I know he’s talking about networking, but I also suspect that there are times when formal meetings are conducted over the green.
So which one is it today? Are we going into a regular meeting, or are we just there to talk to anyone?
Not that it matters. I’m in no mood to enjoy myself. The whole thing is going to try my patience anyway, so I decide to just keep my head down. Gio pulls into the club after driving for a little more than fifteen minutes. Instead of parking, we aim for the valet.
Gio gets out, handing his keys to a high school student. “Take care of her,” he instructs.
“Yes, sir,” the kid says.
I follow my uncle through the clubhouse, past the welcome desk. Before hitting the driving range, Gio decides to get some complimentary breakfast, even though it’s past the time for breakfast. I’m not feeling very hungry anymore, so I limit myself to fruit.
The place is a social person’s paradise.
We’re instantly surrounded by men who want to talk to us.
I plaster a smile on my face and do my best not to give my thoughts away.
I tell myself that it’s likely some of these other people have equally stressful things going on in their lives, although mine seems more threatening.
Maybe they aren’t worried about their entire family going to jail, but maybe they are.
I don’t know what kinds of deals these people are involved with, and I don’t care.
We talk about the stock market and the weather on the golf course, nothing more.

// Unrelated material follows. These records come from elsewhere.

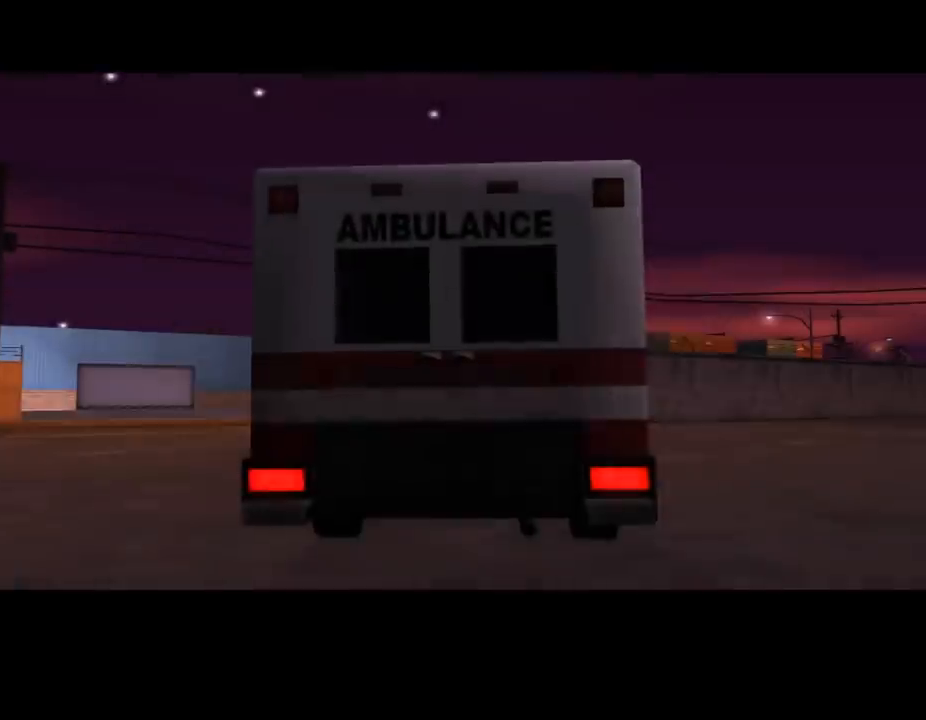
{"keys": ["shift_l"], "mouse": [], "events": [[33, "d", "down"], [33, "mouse_left", "down"], [33, "mouse_right", "up"], [67, "a", "up"], [67, "shift_l", "up"], [67, "space", "down"], [100, "w", "up"], [133, "mouse_left", "up"], [133, "mouse_right", "down"], [133, "shift_l", "down"], [167, "d", "up"], [167, "space", "up"], [233, "mouse_right", "up"], [267, "shift_l", "up"], [300, "shift_l", "down"], [433, "shift_l", "up"], [500, "shift_l", "down"]]}
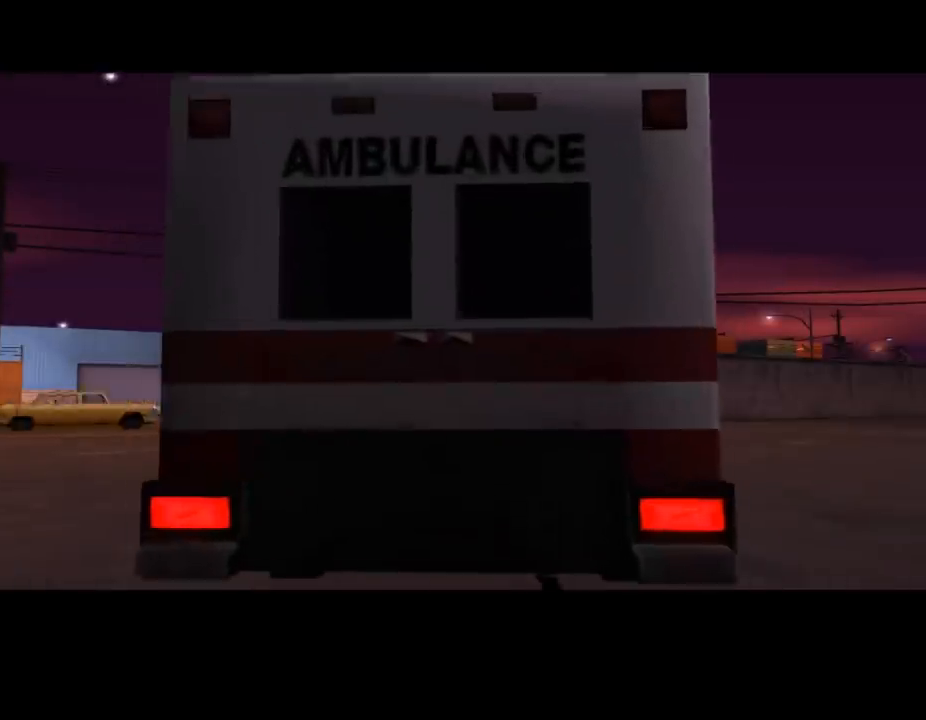
{"keys": ["shift_l"], "mouse": [], "events": [[67, "shift_l", "up"], [167, "shift_l", "down"], [233, "shift_l", "up"], [300, "shift_l", "down"], [367, "shift_l", "up"], [467, "shift_l", "down"]]}
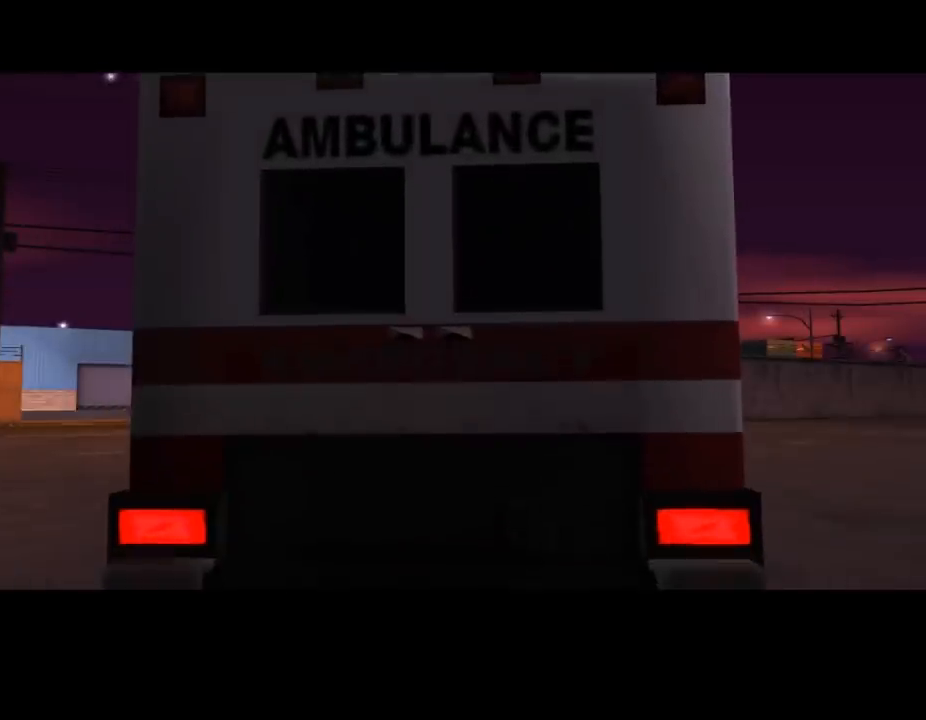
{"keys": ["shift_l"], "mouse": [], "events": [[33, "shift_l", "up"], [167, "shift_l", "down"], [233, "shift_l", "up"], [300, "shift_l", "down"], [400, "shift_l", "up"], [467, "shift_l", "down"]]}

“Ready to go play some golf?” Gio asks after about half an hour.
“Please,” I respond.
He leads the way to the driving range, where we stand among other pairs and singles to hit balls off into the distance. I use the time to practice my swing. That’s the whole point of the exercise anyway. I’m surprised when no one else joins us. I guess we aren’t meeting anyone officially after all.
“The problem with women,” Gio begins, “is that they’re really attractive.”
I feel my heart sink. This is not the kind of conversation I want to have at the moment. I screwed up; it has nothing to do with how pretty Sofia is. Or does it? Gio continues talking without waiting for a response, leaving me with only one viable option. I listen.
“One time I was in Costa Rica,” Gio says. “Doing something down there, I won’t say what. And this girl comes up to me, a beautiful woman, big tits. And she says that she’s having a problem with her ex and asks if I can help her.”
Against my better judgment, I’m interested in hearing the rest. “What did you do?”
“What could I do?” Gio replies with a laugh. “So, I go to see this guy to tell him to back off.” He pauses to drop a golf ball onto its tee and launches it into the air. “It turns out this guy is deep into politics. He’s got a whole police squad with him.”
“What happened?” I ask.
“I got arrested,” Gio says with a shrug.
“How did you get out?” I wonder.
“They have this big argument,” Gio goes on. “I can hear it from my jail cell. She tells him a whole bunch of stuff about how he’s lousy in bed and he’s disrespecting her mother.”
I picture Uncle Gio locked in a jail cell, listening to a woman he wants to sleep with argue her way back into a relationship with another man.
It’s absurd. Uncle Gio isn’t what you would call stud material with his gruff exterior, but I know he has a way with the ladies.
Even though he looks a little scary, he always manages to find someone when he wants to.
“What happened then?” I ask, curious to know the outcome.
“Next thing I know, I’m hearing different kinds of sounds if you get my meaning. Apparently, this was something she did often,” Gio says. “After they let me out but told me I could never go back to that city again.”
“Have you ever been back?” I wonder.
“Hell no,” Gio says with a chuckle.
I laugh. It feels good to laugh. Trust it to Uncle Gio to find a situation worse than my own. I’m not in jail, and with any luck, I can avoid that scenario altogether. I just have to figure out how to approach Sofia. My anger takes a spot on the back burner, and I begin to think logically.